What the exercise asks >>
Nothing is needed except the lines below that run from the one with "является одним из" through the one with "В какое время", repeated exactly.

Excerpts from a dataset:
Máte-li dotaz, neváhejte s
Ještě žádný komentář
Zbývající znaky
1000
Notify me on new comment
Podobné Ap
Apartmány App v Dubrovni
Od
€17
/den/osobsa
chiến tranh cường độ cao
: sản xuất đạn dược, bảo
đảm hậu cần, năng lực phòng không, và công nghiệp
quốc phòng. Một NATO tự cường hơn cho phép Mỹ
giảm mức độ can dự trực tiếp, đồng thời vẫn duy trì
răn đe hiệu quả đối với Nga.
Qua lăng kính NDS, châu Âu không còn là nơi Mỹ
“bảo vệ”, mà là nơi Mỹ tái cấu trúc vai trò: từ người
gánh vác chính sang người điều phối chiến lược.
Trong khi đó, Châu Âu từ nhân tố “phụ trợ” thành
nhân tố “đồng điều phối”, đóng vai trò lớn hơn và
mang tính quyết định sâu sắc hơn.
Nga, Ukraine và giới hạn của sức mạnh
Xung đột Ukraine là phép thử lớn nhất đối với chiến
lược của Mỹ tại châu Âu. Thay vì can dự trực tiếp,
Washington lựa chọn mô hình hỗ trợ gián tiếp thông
...
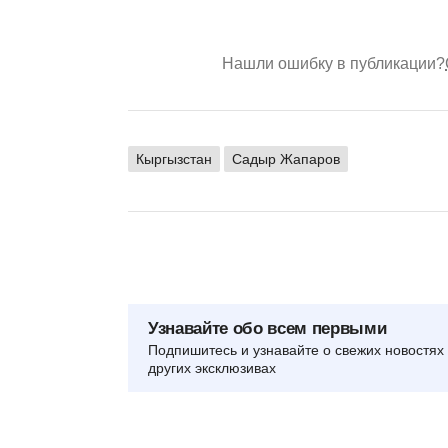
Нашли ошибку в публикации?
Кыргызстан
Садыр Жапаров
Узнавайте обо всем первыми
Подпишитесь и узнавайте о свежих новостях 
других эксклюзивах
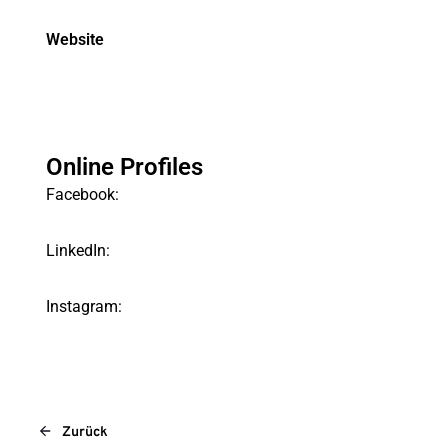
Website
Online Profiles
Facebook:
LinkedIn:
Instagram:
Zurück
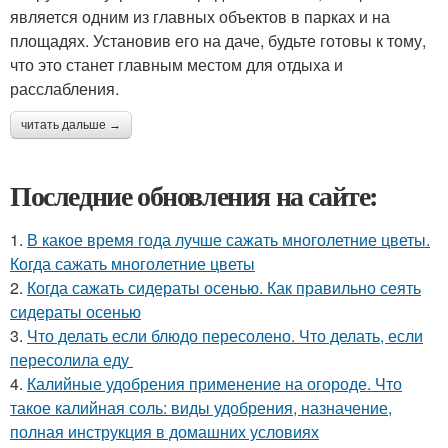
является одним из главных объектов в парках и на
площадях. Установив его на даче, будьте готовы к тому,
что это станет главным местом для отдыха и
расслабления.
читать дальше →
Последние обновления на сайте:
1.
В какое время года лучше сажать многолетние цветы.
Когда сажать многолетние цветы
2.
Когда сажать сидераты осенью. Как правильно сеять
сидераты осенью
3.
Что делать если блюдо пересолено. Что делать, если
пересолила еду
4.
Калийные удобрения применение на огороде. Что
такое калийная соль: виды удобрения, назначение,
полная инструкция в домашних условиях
* * *
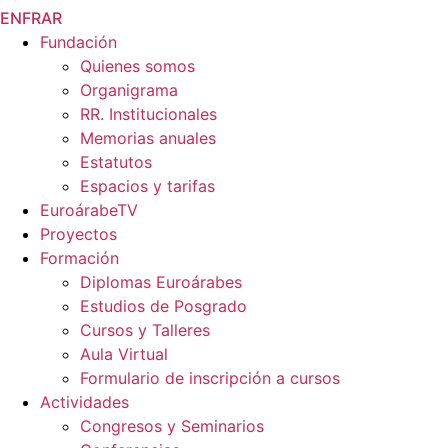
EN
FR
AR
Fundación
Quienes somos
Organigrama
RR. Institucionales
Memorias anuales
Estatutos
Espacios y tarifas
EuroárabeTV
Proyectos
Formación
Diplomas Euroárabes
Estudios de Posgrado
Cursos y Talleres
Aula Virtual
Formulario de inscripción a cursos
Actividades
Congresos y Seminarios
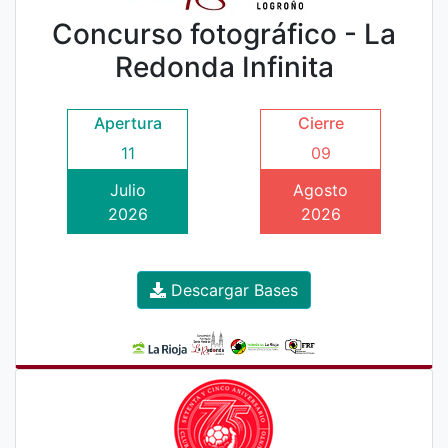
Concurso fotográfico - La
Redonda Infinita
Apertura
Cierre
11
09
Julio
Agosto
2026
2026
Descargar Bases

Answer to this exercise >>
является одним из главных объектов в парках и на
площадях. Установив его на даче, будьте готовы к тому,
что это станет главным местом для отдыха и
расслабления.
читать дальше →
Последние обновления на сайте:
1.
В какое время года лучше сажать многолетние цветы.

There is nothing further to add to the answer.